A good friend of mine (who also loves food as much as I do) had been urging me to visit La Brasa in Somerville, Massachusetts. So on one of our Saturday nights out, Doug and I decided to finally try it.
The restaurant space is VERY open and reminds me a lot of the atmosphere at West Bridge: high ceilings, a big open dining area with tall and low wooden solo and communal tables, a large bar area, and an open kitchen to view all of the bearded cooks in their element. All of the waiters (and one waitress) wore checkered shirts and all (except for the female and one waiter) had beards. If I say the place screamed “hipster,” I think you know the vibe I’m talking about.

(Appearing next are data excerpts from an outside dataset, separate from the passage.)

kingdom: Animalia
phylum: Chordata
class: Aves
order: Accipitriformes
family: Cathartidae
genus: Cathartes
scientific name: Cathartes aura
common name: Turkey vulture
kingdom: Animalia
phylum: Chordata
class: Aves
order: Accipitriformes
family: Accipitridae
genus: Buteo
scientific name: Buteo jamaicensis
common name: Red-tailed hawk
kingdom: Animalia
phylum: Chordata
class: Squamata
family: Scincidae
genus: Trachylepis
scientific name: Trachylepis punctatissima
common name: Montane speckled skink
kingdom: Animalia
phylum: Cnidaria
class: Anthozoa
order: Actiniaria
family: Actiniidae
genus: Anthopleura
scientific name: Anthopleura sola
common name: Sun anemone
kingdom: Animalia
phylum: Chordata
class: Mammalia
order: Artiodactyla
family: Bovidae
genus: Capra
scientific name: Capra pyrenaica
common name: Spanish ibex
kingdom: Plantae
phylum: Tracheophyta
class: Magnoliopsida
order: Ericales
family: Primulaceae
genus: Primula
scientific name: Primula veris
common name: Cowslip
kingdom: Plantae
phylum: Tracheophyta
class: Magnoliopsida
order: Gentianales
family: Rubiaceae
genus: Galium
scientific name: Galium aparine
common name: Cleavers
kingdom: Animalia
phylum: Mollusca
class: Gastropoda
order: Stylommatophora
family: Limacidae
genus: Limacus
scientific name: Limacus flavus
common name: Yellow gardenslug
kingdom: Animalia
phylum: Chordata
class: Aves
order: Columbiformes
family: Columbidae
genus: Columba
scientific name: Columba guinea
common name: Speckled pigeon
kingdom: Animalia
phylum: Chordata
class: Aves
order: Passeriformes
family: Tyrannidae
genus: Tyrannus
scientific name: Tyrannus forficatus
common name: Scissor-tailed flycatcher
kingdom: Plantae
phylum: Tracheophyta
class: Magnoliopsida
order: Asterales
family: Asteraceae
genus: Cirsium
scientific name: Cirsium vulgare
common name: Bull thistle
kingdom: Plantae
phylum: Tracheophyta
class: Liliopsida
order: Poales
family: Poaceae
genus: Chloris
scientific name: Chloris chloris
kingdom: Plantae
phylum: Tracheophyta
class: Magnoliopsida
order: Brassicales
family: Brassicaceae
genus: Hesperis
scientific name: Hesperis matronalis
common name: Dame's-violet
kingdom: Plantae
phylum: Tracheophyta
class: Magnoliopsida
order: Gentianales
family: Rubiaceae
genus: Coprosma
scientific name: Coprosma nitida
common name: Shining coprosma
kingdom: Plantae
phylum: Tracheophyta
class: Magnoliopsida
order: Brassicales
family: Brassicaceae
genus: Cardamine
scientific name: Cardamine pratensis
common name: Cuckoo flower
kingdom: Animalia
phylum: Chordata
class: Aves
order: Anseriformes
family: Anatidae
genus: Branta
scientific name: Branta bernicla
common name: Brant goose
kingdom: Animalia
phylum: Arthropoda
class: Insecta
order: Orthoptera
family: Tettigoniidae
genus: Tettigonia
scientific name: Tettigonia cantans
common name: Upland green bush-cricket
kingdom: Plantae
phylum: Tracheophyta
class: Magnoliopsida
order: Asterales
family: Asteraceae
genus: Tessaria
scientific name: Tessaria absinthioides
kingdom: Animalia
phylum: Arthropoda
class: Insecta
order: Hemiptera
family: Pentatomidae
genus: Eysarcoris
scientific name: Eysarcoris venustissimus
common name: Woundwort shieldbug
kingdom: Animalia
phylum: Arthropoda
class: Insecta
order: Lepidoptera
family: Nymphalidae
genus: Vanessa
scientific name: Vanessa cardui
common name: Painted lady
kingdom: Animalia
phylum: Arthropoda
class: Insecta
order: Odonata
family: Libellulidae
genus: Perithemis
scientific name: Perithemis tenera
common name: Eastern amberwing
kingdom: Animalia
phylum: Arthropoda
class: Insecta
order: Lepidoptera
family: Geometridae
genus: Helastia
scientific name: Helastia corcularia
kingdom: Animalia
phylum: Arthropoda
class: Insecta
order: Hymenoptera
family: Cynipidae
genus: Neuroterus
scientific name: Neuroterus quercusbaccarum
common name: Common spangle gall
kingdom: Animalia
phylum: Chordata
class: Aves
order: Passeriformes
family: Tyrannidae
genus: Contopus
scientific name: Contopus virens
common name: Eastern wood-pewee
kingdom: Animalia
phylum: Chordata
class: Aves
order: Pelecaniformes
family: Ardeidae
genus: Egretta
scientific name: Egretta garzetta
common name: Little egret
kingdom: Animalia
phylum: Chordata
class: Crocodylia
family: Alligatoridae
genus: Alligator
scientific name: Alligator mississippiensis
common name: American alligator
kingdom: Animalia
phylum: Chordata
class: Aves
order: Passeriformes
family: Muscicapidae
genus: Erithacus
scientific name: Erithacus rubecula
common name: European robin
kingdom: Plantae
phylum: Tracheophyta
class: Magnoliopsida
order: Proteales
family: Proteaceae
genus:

Although La Brasa has a main entree section on its menu, the plates are meant to be shared. And share we planned to do. After some recommendations from my friend, we went with the beet pickled egg; Brussels sprouts with blood sausage and herb crema; tacos de carnitas with salsa verde and chile de arbol; and spicy Thai fried chicken.
The pickled egg came out first. It was a vibrant purple with a bit of a tang. It was an interesting way to start the meal. I’m not really sure exactly how I felt about it, but it was definitely not like any other egg I’ve had before. Then came the tacos de carnitas (which I ordered because I knew Doug would like them). The actual meat was super tender, but there was no real heat to the dish. Doug said his tacos had a kick, but I really didn’t get any at all. On we went to the Brussels sprouts and spicy Thai chicken. Again, although the chicken was prepared perfectly, there was no spice or kick at all for me. Doug said he thought it was definitely spicy, which led me to believe that my mouth had gone numb at that point. So I moved on to the Brussels sprouts with blood sausage. After one bite, I had this moment of compete euphoria. They were heavenly. I had to ask Doug not to eat them all so that I could savor them throughout the entire meal.
Although stuffed at this point, my friend had also told me about La Brasa’s “meat cart,” which was a little cart pushed by a delightful waiter who cut slices of rib roast for two (by the ounce), and served it table-side sprinkled with salt and green chimichurri sauce. Of course, we couldn’t NOT try it. So we each dug in. It was a nice slice of meat, but again, nothing compared to those Brussels sprouts.
Doug decided he was up for dessert, so we ordered a tres leche coffee cake with a scoop of lemon sorbet/ice cream on top. It was super sweet, and I’m not into intense lemon flavor, but Doug seemed to like it, so that’s all that mattered.
All in all, La Brasa had some hits and some misses. I feel like the best way to sum up how I felt about the meal was that it was pretty “eh.” It wasn’t bad, but it wasn’t anything out-of-the-ordinary. However, I would go back for those Brussels sprouts in a heartbeat.